Lizama, who was on Saipan last week visiting several schools, said he’s glad that a number of young people expressed interest in learning about blacksmithing. “This is what our ancestors have been doing and I’m glad that it is peaking again.”
“It is good for the youth to take interest. Like in Guam, before there were no traditional seafarers or navigators, now there’s already an association and they are also building canoes. I make tools for them, tools that they use to build canoes,” said Lizama.
He added that he is the only remaining master blacksmith in the Marianas—Guam and the CNMI. “Before, a long time ago, there were also two blacksmiths here on Saipan but they’re gone. There’s nobody left here to continue it.”
And that’s one of the reasons why he came to Saipan, to see if there are some who would be interested to learn the trade. “That’s why I devoted my time coming over here, to see if somebody would also take an interest. I’m very glad and more than willing to teach them.”
“The interest is there but one must also love the art. If kids here wanted to learn, I’m more than willing to teach. In the olden times, this is how we make a living. The blacksmiths make the tools and we buy it,” said Lizama, who’s been a blacksmith for 27 years.

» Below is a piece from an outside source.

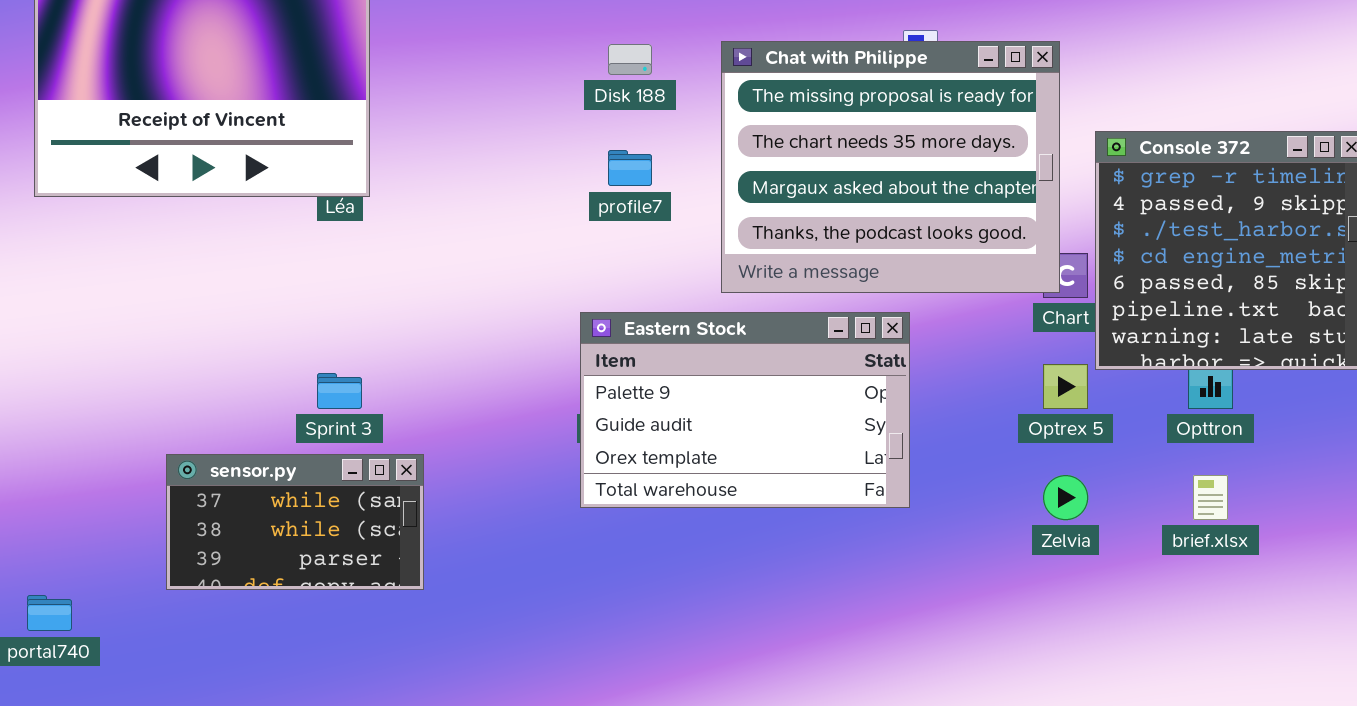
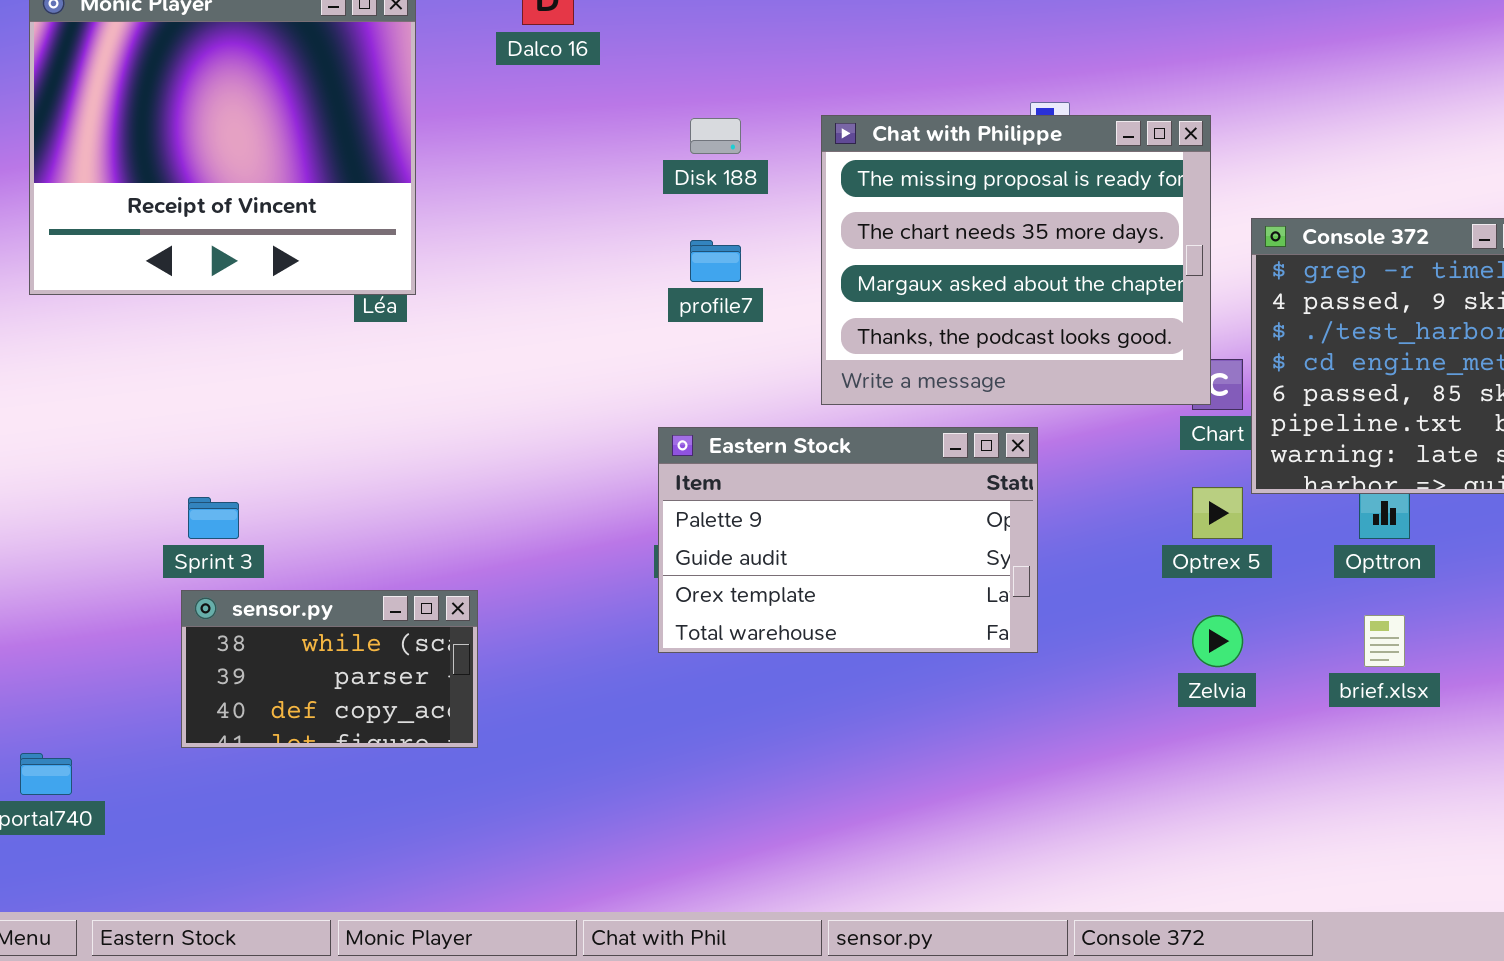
Sprint 3: [317,373,362,409] -> [188,497,239,539], moved
sensor.py: [166,454,424,590] -> [181,590,478,748], scrolled down 1 row

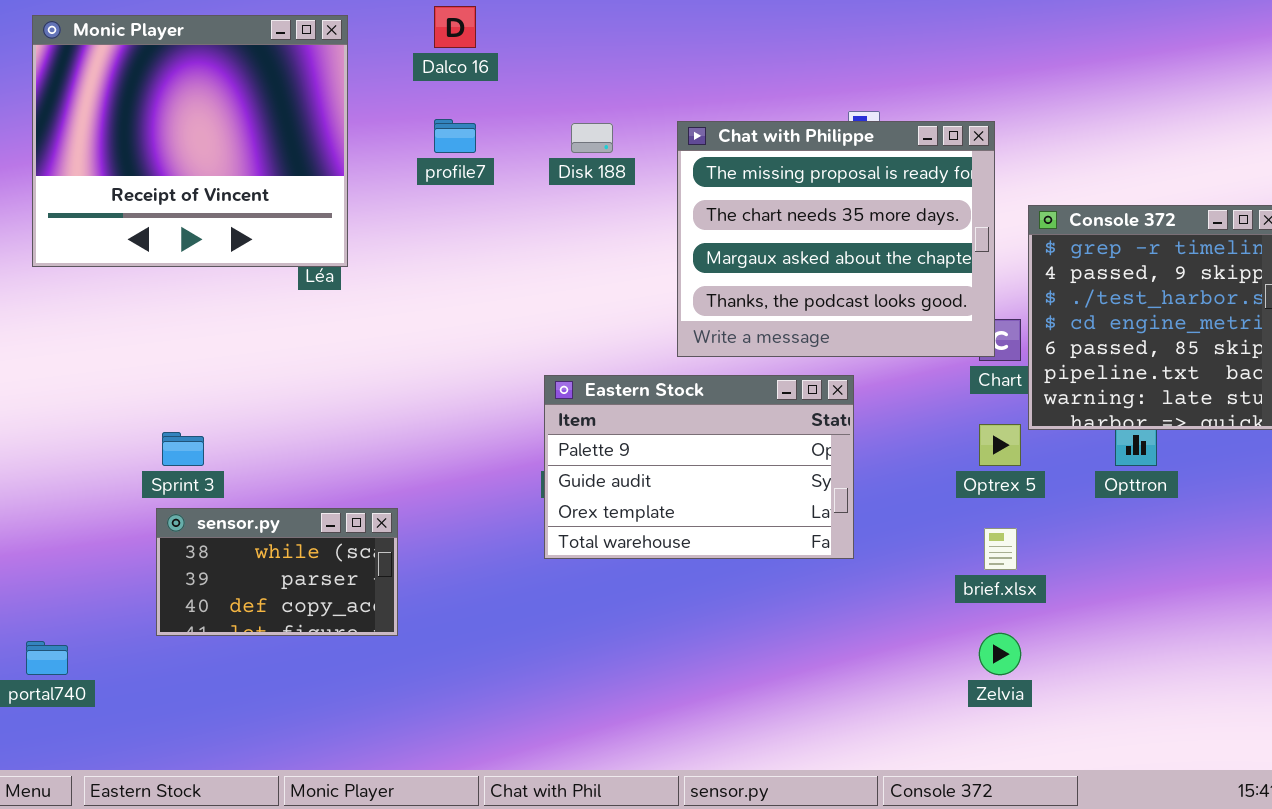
profile7: [690,240,741,282] -> [434,119,476,153], moved
Zelvia: [1192,615,1243,667] -> [979,633,1021,675], moved
brief.xlsx: [1364,615,1405,667] -> [984,528,1017,570], moved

Lizama added that he has already taught 17 people, three of which are female and one only 14 years old. He only wanted one thing to the person who wanted to become one of his students one must really be interested and serious to learn the art.
“I’m a very serious person. I take teaching passionately. If you miss a few sessions, then you’re gone. I can’t waste my time on you since I want to put an effort in teaching those who wanted to learn,” said the 74-year-old Lizama, who trained under master blacksmith Tun Jack Lujan.
But he needs to schedule his lessons since he could only teach a certain number of people. “It’s a bit dangerous because I need to keep an eye on what you’re doing. One slip or one mistake, especially if a piece of hot metal flies, and it can burn through your skin. I emphasize safety.”
Lizama answered a number of questions from students when he visited Kagman High School last week.
The Northern Marianas Humanities Council, with the help of the Saipan and Northern Islands Municipal Council headed by Antonia Tudela, made possible Lizama’s visit to Saipan. Alice Igitol is the SNIMC vice chair with Lareina Camacho as secretary.